**Given records:**
● ● ● ● ●

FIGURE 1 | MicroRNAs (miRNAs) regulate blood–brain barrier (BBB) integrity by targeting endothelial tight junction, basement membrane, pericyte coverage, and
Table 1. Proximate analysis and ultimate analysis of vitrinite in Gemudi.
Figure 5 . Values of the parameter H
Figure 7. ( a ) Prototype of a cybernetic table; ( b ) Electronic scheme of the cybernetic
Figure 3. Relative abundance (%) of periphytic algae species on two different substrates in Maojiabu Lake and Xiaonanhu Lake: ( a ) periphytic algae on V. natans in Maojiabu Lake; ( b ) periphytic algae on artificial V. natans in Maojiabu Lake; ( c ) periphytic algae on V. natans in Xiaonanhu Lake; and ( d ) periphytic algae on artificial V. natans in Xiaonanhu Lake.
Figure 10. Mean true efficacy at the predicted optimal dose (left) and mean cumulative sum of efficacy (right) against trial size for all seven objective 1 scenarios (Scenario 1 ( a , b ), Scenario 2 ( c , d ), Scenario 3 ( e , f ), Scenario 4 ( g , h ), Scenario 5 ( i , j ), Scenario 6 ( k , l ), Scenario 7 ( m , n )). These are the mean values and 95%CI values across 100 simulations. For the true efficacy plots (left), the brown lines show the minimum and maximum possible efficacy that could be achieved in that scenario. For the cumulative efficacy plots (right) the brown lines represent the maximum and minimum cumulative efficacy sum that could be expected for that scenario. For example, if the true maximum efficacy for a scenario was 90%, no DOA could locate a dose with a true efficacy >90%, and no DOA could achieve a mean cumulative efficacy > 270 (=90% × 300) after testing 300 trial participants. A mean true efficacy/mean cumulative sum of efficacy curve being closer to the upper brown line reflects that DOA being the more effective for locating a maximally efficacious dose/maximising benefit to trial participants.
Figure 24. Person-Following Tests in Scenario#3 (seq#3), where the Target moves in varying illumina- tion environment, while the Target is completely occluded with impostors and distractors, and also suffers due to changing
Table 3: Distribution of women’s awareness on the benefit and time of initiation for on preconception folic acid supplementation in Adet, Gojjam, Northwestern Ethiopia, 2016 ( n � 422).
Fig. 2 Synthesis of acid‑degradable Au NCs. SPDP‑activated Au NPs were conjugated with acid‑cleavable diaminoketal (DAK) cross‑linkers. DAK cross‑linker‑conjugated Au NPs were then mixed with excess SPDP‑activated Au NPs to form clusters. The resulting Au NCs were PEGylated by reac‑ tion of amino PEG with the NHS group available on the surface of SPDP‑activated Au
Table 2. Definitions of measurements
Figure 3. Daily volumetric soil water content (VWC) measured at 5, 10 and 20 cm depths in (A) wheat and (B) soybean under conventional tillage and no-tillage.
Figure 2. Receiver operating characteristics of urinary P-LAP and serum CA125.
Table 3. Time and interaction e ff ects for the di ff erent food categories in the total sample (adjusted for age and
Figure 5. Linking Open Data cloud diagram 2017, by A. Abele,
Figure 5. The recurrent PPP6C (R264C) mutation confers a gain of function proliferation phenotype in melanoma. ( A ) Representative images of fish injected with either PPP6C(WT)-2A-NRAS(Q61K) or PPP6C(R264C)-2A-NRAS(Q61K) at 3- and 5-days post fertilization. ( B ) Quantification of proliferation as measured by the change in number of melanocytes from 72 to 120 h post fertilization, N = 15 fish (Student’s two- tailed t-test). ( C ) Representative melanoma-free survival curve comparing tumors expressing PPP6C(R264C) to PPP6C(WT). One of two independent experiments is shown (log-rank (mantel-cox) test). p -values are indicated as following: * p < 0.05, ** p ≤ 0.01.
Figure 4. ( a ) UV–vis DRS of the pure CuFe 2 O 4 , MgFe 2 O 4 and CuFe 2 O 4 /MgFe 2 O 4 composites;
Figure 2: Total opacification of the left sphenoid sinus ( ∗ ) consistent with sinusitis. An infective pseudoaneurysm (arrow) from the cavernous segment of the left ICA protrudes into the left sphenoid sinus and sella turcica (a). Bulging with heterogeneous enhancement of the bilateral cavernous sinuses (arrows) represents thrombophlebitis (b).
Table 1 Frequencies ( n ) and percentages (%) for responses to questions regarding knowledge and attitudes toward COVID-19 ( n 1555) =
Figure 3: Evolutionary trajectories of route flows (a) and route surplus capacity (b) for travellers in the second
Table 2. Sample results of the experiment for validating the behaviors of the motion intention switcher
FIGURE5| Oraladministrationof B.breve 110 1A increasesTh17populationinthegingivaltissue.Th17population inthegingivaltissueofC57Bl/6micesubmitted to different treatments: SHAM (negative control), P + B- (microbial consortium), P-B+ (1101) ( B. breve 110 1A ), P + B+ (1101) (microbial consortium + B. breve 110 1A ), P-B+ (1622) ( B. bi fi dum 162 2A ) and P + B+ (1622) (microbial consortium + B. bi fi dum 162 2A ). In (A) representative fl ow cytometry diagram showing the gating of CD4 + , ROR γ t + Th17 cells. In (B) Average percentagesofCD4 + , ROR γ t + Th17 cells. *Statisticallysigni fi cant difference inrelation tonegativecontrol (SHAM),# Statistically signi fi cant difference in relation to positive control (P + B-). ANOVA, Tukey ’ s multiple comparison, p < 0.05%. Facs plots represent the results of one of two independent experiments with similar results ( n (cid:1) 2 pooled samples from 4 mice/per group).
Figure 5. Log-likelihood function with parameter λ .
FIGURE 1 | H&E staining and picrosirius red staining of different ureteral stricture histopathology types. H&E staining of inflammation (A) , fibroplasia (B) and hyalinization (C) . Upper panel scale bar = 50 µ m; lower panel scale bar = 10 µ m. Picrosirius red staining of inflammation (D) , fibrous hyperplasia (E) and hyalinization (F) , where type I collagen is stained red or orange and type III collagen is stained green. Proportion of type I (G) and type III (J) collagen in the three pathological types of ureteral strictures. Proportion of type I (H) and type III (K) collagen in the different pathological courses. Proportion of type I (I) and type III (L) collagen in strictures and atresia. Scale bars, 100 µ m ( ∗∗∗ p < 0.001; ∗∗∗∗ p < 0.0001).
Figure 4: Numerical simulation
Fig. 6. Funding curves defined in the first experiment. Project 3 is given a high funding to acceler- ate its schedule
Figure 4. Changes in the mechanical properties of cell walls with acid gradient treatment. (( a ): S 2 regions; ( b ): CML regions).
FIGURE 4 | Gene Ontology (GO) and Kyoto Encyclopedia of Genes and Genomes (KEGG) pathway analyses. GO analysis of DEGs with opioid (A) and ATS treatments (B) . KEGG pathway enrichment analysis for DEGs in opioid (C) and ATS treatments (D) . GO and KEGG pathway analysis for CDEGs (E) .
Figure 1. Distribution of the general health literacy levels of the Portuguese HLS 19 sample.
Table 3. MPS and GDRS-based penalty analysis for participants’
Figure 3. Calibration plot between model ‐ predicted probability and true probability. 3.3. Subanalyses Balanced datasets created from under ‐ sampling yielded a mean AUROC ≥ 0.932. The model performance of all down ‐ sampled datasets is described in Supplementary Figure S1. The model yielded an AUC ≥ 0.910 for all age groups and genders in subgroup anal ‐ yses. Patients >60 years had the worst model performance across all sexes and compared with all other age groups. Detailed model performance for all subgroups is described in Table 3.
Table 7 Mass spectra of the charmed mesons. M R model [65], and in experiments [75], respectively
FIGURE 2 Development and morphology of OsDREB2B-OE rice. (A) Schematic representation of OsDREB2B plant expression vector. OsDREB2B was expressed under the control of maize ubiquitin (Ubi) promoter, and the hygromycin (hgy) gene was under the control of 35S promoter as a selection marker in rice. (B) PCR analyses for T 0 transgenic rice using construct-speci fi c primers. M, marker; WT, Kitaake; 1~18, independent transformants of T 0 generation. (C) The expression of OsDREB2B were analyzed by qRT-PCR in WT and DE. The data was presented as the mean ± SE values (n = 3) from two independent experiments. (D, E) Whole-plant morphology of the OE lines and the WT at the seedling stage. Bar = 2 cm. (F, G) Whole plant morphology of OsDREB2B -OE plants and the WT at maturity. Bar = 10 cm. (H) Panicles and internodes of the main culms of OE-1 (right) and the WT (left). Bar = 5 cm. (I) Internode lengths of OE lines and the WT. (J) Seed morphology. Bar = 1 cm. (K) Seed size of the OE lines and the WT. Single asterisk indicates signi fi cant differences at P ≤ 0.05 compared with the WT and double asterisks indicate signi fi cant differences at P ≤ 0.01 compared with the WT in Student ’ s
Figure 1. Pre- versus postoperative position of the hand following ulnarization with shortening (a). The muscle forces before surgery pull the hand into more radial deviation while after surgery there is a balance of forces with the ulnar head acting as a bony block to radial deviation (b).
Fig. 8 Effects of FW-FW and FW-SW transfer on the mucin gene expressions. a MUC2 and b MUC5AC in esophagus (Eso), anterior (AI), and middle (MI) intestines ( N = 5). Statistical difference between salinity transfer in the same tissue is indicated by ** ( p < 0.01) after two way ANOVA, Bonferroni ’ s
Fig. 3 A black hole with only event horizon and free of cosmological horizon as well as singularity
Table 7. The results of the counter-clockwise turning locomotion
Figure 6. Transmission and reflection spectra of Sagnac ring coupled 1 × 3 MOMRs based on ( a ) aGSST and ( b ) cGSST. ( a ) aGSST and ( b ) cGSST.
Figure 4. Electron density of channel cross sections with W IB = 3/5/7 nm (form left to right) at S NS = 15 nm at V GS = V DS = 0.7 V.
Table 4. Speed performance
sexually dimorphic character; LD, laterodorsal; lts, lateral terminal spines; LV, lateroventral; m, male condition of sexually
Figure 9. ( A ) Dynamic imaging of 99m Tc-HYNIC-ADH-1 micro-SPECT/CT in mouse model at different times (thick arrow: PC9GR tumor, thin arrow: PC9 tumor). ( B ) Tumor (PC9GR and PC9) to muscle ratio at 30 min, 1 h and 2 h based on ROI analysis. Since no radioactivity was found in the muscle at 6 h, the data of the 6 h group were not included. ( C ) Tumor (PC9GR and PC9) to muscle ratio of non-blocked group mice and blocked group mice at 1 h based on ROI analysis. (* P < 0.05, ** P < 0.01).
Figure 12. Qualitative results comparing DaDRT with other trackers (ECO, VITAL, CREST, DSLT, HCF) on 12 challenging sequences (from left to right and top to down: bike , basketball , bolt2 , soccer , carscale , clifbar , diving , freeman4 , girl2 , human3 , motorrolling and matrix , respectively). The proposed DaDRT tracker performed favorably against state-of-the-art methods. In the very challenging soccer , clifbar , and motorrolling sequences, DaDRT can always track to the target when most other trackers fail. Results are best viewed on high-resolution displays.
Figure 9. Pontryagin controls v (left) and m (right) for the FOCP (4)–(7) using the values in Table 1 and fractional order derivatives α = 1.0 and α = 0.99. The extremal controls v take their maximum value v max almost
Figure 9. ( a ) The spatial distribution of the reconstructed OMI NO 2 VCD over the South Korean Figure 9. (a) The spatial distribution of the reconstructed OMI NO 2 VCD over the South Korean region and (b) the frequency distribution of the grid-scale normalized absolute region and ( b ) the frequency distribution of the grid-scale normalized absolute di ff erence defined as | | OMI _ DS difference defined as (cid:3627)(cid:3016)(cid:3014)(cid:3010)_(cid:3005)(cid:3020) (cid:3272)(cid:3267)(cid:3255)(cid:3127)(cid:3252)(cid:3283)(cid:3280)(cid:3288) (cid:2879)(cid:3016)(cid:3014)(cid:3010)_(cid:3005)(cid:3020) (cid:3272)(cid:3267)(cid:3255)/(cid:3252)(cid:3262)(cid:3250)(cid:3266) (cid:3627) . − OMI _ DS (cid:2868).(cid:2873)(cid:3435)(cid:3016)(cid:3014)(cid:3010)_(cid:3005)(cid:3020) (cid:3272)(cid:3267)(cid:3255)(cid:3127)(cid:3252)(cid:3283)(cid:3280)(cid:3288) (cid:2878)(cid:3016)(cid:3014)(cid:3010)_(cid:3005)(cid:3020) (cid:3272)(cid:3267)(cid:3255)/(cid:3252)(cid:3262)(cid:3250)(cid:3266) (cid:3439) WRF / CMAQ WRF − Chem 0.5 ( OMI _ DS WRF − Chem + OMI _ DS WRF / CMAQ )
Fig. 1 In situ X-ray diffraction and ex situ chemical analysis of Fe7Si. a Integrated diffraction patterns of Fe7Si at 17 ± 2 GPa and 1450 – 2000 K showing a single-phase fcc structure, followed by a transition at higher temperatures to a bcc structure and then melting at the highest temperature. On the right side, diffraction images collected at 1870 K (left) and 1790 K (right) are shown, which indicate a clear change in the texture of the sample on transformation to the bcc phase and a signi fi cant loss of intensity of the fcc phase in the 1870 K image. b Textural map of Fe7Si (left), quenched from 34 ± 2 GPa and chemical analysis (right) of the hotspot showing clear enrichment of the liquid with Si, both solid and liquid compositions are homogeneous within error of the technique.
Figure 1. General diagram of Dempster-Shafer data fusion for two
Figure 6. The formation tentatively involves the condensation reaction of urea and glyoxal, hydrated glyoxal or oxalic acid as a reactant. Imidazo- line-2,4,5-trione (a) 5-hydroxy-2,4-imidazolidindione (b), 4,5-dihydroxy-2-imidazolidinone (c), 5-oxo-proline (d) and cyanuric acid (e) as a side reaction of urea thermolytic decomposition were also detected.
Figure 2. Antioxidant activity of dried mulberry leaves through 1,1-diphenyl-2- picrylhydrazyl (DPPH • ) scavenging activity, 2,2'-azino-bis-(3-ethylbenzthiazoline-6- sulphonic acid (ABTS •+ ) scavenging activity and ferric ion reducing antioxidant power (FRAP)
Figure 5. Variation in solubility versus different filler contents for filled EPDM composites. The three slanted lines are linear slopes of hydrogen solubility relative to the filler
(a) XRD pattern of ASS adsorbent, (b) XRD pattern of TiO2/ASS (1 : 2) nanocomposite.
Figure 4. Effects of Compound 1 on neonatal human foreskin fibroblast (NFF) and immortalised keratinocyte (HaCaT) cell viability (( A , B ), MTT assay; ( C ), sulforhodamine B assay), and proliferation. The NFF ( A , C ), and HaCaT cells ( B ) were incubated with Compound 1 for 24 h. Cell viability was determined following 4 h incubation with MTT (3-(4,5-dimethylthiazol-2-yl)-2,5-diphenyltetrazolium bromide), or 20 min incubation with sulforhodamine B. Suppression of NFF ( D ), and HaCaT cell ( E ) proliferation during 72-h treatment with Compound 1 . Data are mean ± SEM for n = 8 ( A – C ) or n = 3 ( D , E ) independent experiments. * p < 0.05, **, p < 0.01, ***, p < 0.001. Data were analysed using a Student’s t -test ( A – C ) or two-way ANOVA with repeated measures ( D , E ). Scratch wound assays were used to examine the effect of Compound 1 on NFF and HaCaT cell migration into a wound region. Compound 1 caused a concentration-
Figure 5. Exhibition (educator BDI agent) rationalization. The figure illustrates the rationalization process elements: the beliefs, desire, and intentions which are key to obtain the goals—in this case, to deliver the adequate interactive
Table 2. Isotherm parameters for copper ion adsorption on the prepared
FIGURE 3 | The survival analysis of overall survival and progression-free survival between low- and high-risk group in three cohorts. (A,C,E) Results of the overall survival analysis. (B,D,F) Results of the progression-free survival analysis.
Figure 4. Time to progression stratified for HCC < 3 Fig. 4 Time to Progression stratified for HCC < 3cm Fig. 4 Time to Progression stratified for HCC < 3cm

● ● ● ● ●

**Exercise directions:**
Copy the entries above exactly, but only from the line holding "Figure 5. Linking" through the line holding "Figure 4. ( a", both included.

**Result for this task:**
Figure 5. Linking Open Data cloud diagram 2017, by A. Abele,
Figure 5. The recurrent PPP6C (R264C) mutation confers a gain of function proliferation phenotype in melanoma. ( A ) Representative images of fish injected with either PPP6C(WT)-2A-NRAS(Q61K) or PPP6C(R264C)-2A-NRAS(Q61K) at 3- and 5-days post fertilization. ( B ) Quantification of proliferation as measured by the change in number of melanocytes from 72 to 120 h post fertilization, N = 15 fish (Student’s two- tailed t-test). ( C ) Representative melanoma-free survival curve comparing tumors expressing PPP6C(R264C) to PPP6C(WT). One of two independent experiments is shown (log-rank (mantel-cox) test). p -values are indicated as following: * p < 0.05, ** p ≤ 0.01.
Figure 4. ( a ) UV–vis DRS of the pure CuFe 2 O 4 , MgFe 2 O 4 and CuFe 2 O 4 /MgFe 2 O 4 composites;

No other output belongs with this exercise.